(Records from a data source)

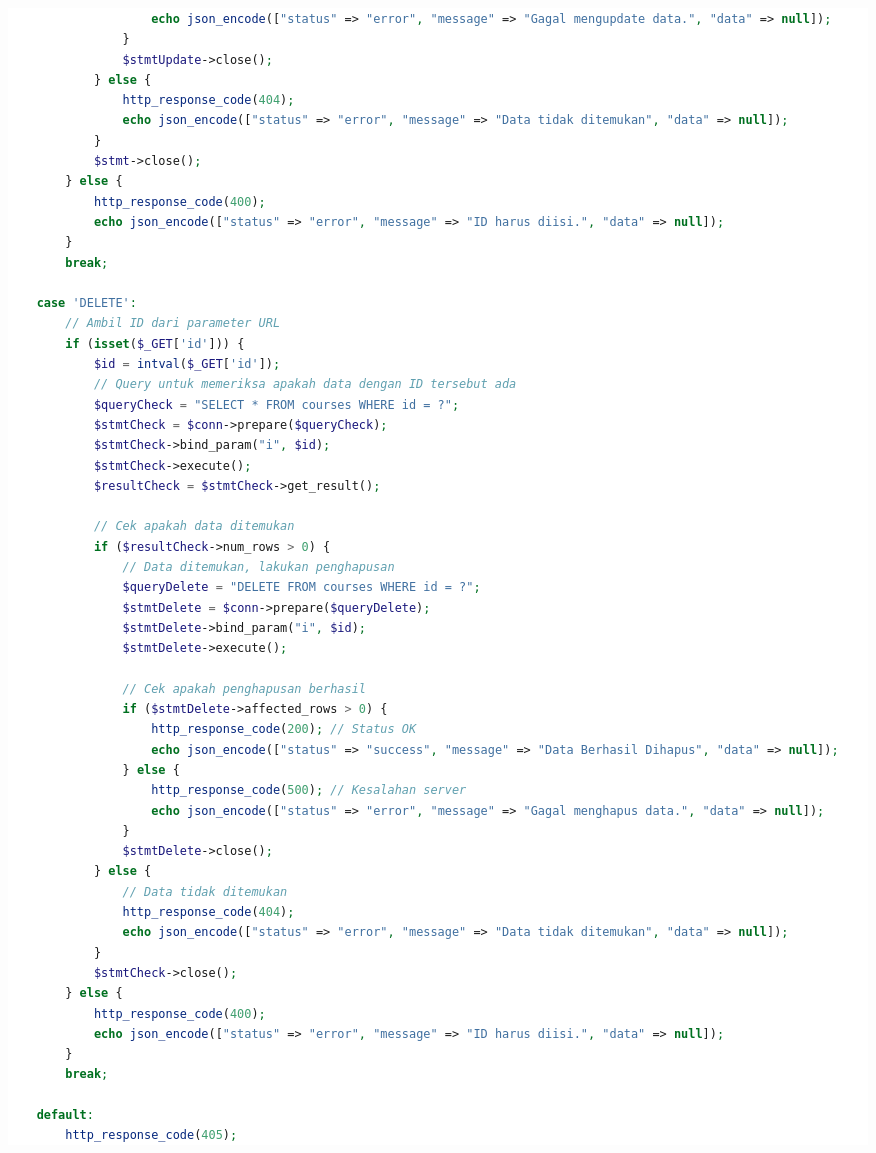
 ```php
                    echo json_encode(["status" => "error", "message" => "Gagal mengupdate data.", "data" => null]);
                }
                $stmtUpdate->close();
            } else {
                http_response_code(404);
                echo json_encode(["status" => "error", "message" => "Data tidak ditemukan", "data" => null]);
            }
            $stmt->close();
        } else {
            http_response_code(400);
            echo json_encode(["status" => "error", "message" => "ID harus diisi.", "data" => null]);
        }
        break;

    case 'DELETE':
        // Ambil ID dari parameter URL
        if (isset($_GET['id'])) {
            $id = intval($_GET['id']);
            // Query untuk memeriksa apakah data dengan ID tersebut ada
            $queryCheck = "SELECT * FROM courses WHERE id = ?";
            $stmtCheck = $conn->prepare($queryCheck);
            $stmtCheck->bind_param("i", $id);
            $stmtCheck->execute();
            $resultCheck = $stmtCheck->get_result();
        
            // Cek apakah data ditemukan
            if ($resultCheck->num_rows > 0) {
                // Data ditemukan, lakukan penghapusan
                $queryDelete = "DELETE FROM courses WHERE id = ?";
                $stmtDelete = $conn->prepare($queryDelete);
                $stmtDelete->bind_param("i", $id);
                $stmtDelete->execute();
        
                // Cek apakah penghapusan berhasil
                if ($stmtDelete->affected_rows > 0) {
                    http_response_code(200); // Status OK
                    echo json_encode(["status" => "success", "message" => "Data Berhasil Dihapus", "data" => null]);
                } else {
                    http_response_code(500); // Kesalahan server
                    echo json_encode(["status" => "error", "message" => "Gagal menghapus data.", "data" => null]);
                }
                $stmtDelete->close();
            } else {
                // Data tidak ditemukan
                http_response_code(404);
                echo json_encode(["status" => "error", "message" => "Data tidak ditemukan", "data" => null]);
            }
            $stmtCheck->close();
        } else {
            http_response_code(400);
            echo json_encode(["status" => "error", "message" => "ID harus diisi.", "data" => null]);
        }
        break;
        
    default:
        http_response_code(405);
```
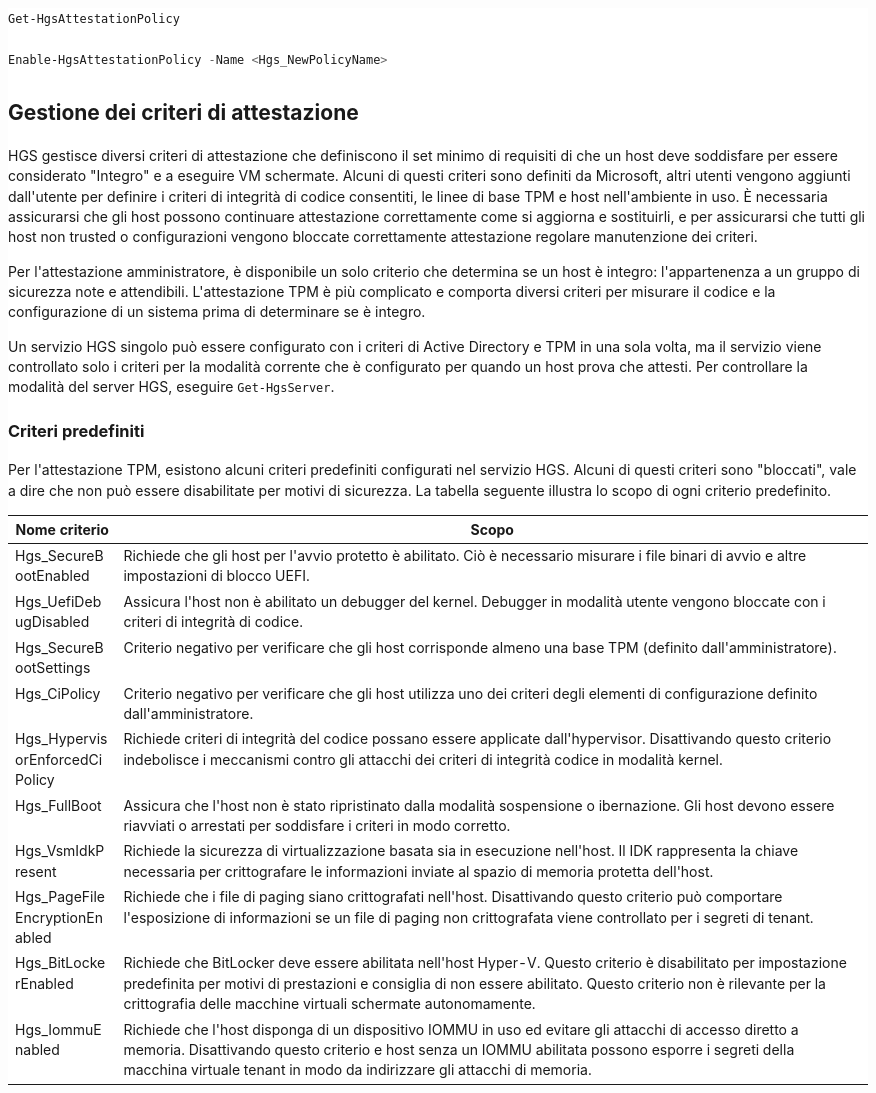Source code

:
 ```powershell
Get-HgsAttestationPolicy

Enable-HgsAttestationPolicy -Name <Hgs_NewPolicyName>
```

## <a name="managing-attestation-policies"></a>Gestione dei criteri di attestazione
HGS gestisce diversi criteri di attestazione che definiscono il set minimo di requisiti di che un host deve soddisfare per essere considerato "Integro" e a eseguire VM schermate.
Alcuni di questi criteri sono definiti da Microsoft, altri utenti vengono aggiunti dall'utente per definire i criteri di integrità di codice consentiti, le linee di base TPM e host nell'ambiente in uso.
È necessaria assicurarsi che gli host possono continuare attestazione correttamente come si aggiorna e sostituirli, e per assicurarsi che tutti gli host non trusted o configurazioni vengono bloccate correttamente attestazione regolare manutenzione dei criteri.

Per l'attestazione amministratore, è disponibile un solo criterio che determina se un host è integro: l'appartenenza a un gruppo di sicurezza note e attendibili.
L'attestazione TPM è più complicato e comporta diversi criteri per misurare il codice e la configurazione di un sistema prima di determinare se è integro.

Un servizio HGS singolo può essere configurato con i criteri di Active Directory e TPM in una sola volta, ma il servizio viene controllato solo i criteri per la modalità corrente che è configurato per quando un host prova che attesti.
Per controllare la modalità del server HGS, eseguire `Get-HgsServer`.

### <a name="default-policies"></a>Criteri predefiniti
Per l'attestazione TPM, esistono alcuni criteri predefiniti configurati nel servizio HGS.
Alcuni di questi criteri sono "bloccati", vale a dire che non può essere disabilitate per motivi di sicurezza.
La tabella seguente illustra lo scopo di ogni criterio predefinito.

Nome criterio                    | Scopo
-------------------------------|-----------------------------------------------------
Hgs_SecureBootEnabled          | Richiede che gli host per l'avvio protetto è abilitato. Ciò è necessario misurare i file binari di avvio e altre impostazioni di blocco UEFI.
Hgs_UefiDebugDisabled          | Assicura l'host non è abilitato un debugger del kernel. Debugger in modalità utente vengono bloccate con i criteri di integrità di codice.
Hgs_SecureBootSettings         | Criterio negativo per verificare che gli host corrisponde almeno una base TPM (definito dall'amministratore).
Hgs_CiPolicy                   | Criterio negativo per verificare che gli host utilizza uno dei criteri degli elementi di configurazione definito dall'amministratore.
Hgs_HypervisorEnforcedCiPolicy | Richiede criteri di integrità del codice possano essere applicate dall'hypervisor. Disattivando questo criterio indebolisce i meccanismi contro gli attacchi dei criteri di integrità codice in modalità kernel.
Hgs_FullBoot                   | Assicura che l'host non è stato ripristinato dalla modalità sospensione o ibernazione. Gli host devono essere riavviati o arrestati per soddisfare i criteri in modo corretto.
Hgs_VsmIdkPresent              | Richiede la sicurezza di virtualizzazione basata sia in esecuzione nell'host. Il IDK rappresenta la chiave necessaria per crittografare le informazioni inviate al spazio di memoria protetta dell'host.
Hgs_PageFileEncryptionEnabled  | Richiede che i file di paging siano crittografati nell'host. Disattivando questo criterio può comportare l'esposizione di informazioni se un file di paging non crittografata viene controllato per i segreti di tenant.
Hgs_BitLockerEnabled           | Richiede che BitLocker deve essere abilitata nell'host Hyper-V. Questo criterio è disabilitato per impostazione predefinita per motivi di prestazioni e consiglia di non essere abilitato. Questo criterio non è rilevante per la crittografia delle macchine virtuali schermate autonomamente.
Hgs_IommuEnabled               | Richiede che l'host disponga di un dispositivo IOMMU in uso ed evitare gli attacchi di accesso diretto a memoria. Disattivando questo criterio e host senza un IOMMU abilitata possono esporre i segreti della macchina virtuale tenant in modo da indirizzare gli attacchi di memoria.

▶ **What is required**:
Retype the entries above exactly, but only from the line containing "Per l'attestazione amministratore, è" through the line containing "integrità di codice.", both included.

▶ **Solution to this task**:
Per l'attestazione amministratore, è disponibile un solo criterio che determina se un host è integro: l'appartenenza a un gruppo di sicurezza note e attendibili.
L'attestazione TPM è più complicato e comporta diversi criteri per misurare il codice e la configurazione di un sistema prima di determinare se è integro.

Un servizio HGS singolo può essere configurato con i criteri di Active Directory e TPM in una sola volta, ma il servizio viene controllato solo i criteri per la modalità corrente che è configurato per quando un host prova che attesti.
Per controllare la modalità del server HGS, eseguire `Get-HgsServer`.

### <a name="default-policies"></a>Criteri predefiniti
Per l'attestazione TPM, esistono alcuni criteri predefiniti configurati nel servizio HGS.
Alcuni di questi criteri sono "bloccati", vale a dire che non può essere disabilitate per motivi di sicurezza.
La tabella seguente illustra lo scopo di ogni criterio predefinito.

Nome criterio                    | Scopo
-------------------------------|-----------------------------------------------------
Hgs_SecureBootEnabled          | Richiede che gli host per l'avvio protetto è abilitato. Ciò è necessario misurare i file binari di avvio e altre impostazioni di blocco UEFI.
Hgs_UefiDebugDisabled          | Assicura l'host non è abilitato un debugger del kernel. Debugger in modalità utente vengono bloccate con i criteri di integrità di codice.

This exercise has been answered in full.